Working from the start of the listing, please write out exactly the lines through the one that holds "35: (319, 274, 0.58)", both included, and omit all pictures.

-.-.-

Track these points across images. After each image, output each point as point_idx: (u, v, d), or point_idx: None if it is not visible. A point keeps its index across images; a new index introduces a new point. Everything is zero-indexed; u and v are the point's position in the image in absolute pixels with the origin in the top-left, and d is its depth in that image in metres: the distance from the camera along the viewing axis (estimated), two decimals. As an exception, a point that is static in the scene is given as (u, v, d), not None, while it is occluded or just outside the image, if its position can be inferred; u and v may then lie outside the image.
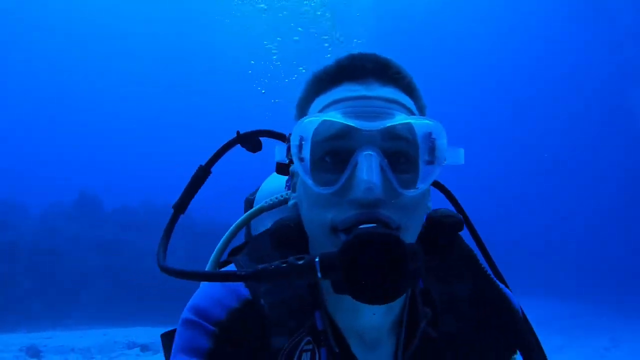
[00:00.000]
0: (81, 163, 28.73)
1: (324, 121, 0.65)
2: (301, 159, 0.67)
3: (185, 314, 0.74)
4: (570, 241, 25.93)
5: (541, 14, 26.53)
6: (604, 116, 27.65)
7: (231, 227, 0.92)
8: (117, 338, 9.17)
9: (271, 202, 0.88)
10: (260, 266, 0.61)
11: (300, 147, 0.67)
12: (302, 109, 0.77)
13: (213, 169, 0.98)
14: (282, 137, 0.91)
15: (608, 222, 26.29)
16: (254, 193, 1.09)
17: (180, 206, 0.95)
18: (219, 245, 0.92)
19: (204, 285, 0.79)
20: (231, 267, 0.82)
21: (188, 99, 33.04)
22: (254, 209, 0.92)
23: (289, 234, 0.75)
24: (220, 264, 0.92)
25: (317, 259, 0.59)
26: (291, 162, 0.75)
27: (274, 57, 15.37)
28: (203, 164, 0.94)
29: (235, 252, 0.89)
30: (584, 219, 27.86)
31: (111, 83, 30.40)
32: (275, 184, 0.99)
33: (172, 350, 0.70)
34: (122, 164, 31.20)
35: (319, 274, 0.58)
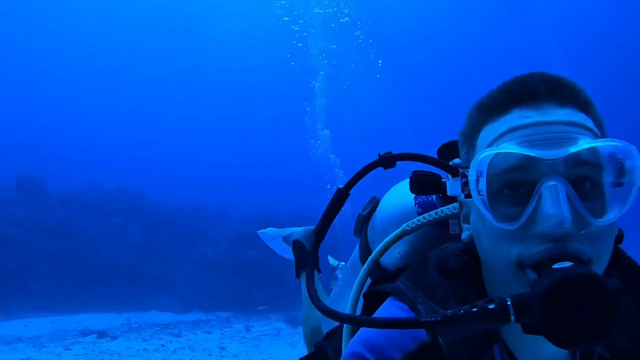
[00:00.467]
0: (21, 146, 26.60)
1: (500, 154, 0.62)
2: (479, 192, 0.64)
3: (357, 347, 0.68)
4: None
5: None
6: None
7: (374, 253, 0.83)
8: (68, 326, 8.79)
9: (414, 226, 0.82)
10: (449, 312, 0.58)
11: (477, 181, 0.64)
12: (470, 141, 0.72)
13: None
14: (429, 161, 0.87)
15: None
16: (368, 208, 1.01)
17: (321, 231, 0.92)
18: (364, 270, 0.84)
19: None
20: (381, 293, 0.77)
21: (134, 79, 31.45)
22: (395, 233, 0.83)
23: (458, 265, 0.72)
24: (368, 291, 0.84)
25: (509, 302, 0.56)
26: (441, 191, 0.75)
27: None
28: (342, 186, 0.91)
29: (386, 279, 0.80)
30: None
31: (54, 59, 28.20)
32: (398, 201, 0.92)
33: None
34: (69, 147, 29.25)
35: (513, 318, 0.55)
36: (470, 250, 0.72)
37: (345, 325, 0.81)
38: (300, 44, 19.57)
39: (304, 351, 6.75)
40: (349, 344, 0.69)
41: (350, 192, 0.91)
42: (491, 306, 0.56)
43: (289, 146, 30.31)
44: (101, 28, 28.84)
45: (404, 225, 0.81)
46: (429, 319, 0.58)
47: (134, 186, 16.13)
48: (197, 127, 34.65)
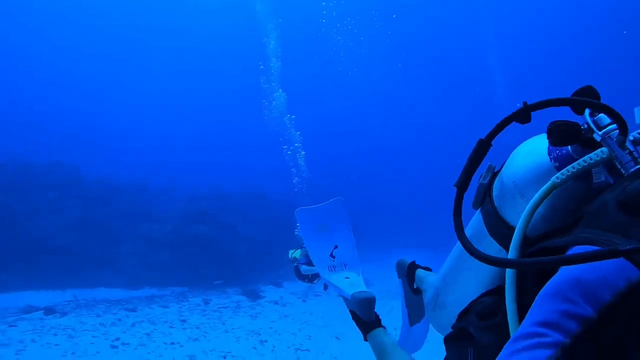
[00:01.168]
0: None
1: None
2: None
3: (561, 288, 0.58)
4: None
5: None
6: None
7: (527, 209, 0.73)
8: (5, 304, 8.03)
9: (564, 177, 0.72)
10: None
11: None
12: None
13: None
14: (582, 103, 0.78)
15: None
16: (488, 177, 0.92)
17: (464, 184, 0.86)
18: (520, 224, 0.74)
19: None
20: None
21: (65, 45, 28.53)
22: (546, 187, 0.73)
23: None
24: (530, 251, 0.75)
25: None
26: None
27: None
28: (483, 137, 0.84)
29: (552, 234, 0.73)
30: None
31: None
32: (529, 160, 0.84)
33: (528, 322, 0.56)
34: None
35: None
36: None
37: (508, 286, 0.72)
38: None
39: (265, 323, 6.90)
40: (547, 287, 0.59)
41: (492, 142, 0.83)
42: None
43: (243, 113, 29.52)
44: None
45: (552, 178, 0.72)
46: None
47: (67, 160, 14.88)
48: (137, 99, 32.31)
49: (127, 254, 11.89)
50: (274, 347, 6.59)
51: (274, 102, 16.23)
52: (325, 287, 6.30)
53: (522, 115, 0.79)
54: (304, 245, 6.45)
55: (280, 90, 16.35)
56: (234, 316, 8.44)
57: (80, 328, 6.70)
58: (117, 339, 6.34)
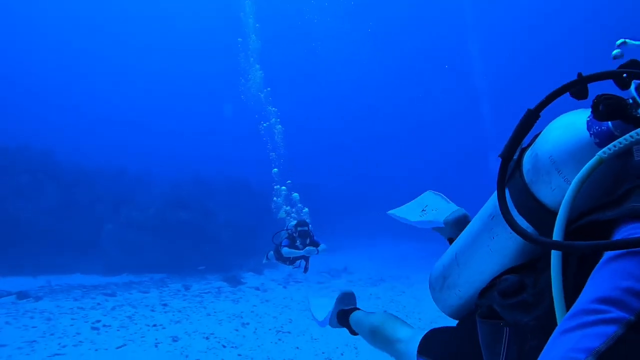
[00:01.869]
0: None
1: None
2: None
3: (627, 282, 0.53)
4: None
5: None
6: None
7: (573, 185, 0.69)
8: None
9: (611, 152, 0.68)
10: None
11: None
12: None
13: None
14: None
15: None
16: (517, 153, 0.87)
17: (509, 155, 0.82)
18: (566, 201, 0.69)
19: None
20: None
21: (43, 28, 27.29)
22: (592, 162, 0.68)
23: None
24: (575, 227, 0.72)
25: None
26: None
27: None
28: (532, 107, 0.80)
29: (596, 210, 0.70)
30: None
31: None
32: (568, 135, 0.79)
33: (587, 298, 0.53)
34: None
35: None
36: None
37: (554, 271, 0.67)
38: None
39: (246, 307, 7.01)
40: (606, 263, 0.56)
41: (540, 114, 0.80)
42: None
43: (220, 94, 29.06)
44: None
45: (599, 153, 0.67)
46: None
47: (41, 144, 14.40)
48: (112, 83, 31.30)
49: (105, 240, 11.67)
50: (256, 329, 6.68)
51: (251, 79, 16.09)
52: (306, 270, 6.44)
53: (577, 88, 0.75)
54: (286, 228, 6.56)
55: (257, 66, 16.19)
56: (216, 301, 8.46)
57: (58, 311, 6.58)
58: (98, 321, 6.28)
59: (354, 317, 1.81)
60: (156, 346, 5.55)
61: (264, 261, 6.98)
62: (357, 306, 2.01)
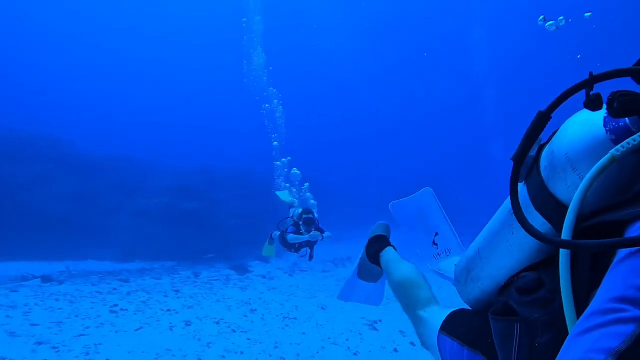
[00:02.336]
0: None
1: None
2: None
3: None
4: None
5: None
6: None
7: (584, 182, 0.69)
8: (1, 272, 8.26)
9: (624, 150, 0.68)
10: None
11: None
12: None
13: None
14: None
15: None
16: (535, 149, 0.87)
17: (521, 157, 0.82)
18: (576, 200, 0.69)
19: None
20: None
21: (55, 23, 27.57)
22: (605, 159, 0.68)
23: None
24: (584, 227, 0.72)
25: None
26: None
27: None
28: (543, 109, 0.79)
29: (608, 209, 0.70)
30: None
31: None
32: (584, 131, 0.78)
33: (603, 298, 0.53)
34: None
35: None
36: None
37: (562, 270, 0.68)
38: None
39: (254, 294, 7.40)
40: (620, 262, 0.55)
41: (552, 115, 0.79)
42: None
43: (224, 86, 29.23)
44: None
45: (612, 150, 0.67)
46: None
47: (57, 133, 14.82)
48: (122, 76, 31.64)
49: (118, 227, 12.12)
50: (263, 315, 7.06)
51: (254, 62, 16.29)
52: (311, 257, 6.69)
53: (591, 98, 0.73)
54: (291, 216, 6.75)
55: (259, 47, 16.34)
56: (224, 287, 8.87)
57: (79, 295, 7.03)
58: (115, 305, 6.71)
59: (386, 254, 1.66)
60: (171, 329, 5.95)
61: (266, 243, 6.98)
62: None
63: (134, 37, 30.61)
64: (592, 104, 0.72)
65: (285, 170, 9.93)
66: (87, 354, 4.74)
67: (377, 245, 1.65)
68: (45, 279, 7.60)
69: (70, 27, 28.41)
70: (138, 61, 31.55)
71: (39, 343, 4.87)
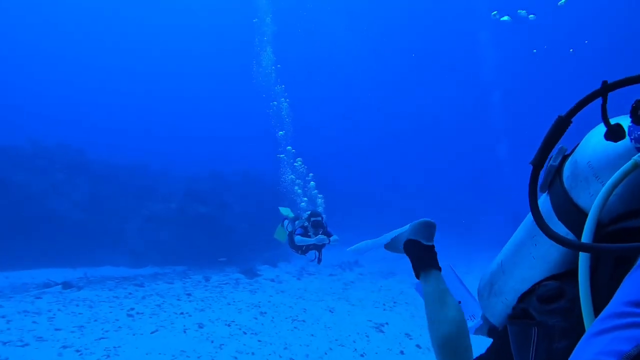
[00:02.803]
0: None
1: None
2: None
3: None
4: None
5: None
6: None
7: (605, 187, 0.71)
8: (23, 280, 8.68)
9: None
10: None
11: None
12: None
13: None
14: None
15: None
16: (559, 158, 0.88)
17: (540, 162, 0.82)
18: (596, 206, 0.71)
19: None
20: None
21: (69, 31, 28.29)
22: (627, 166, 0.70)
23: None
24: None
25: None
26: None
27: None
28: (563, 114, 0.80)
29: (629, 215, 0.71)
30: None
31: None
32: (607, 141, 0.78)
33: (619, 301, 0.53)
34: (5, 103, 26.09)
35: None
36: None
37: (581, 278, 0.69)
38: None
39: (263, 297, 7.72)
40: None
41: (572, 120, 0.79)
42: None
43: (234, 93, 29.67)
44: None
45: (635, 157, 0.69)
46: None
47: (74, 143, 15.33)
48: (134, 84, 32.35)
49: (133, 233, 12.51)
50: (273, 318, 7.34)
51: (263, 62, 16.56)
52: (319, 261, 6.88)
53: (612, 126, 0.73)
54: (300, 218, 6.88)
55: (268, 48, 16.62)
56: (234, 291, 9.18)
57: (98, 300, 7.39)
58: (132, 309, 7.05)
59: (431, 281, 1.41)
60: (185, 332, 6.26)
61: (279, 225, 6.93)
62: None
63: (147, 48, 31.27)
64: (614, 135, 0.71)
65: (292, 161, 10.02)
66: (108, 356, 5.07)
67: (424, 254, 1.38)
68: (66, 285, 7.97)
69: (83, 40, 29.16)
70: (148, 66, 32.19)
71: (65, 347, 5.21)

-.-.-

## [Task result]
Track these points across images. After each image, output each point as point_idx: (u, v, d), or point_idx: None if it is not visible. A point keeps its index across images; a new index introduces a new point. Everything is zero-indexed; u and v are the point's position in the image in absolute pixels with the origin in the top-left, and d is its depth in that image in metres: the distance from the camera along the viewing axis (estimated), two decimals. As an exception, a point that is static in the scene is given as (u, v, d), not None, while it is occluded or just outside the image, if its position can be inferred; u and v may then lie outside the image.
[00:00.000]
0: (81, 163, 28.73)
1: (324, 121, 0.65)
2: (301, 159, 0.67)
3: (185, 314, 0.74)
4: (570, 241, 25.93)
5: (541, 14, 26.53)
6: (604, 116, 27.65)
7: (231, 227, 0.92)
8: (117, 338, 9.17)
9: (271, 202, 0.88)
10: (260, 266, 0.61)
11: (300, 147, 0.67)
12: (302, 109, 0.77)
13: (213, 169, 0.98)
14: (282, 137, 0.91)
15: (608, 222, 26.29)
16: (254, 193, 1.09)
17: (180, 206, 0.95)
18: (219, 245, 0.92)
19: (204, 285, 0.79)
20: (231, 267, 0.82)
21: (188, 99, 33.04)
22: (254, 209, 0.92)
23: (289, 234, 0.75)
24: (220, 264, 0.92)
25: (317, 259, 0.59)
26: (291, 162, 0.75)
27: (274, 57, 15.37)
28: (203, 164, 0.94)
29: (235, 252, 0.89)
30: (584, 219, 27.86)
31: (111, 83, 30.40)
32: (275, 184, 0.99)
33: (172, 350, 0.70)
34: (122, 164, 31.20)
35: (319, 274, 0.58)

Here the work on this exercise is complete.